EXERCISE DESCRIPTION: Reproduce the lines of the listing below from the line with "Автоматизация любых бизнес-процессов" to the line with "обенности Вашего учета", including both of those lines, without changing anything.

##### DATA FOR THE TASK #####

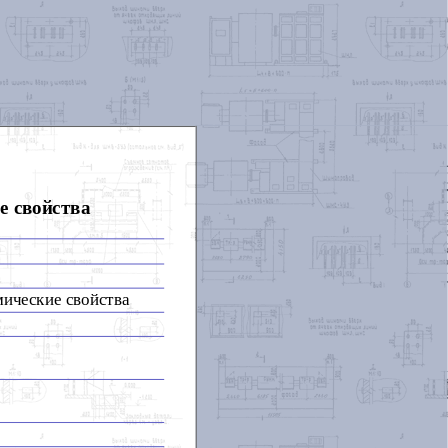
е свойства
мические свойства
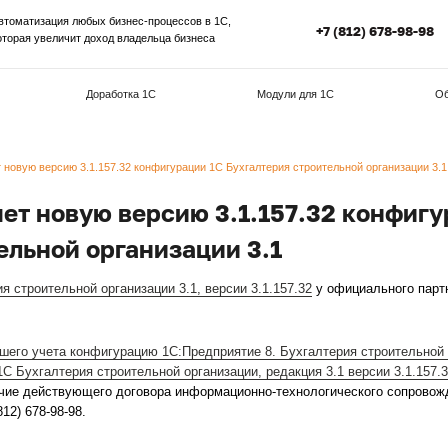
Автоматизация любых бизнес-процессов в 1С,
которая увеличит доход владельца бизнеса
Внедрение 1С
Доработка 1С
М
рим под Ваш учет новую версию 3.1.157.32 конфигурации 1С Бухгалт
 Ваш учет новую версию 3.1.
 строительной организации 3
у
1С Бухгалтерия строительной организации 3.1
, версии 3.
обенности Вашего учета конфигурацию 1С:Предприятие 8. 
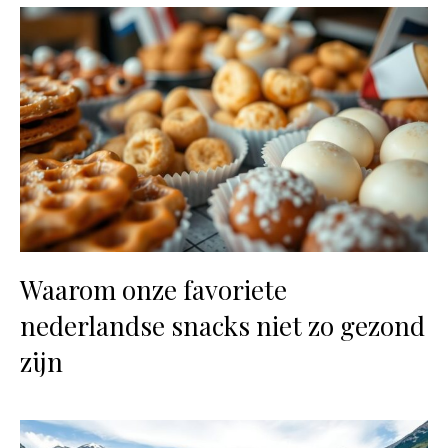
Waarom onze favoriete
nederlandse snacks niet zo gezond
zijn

#####
##### DATA FOR THE TASK #####

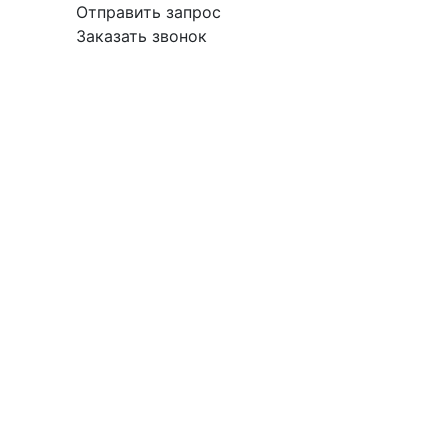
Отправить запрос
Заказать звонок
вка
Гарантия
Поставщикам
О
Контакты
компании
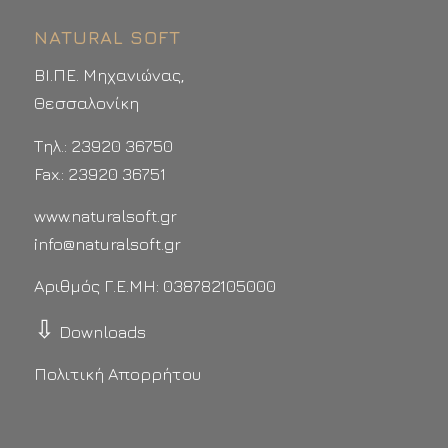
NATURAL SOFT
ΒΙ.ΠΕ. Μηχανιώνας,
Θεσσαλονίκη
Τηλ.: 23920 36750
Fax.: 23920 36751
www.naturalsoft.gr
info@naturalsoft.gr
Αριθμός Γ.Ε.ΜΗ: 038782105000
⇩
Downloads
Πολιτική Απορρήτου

#####

RESPONSE TO THIS EXERCISE:
Автоматизация любых бизнес-процессов в 1С,
которая увеличит доход владельца бизнеса
Внедрение 1С
Доработка 1С
М
рим под Ваш учет новую версию 3.1.157.32 конфигурации 1С Бухгалт
 Ваш учет новую версию 3.1.
 строительной организации 3
у
1С Бухгалтерия строительной организации 3.1
, версии 3.
обенности Вашего учета конфигурацию 1С:Предприятие 8. 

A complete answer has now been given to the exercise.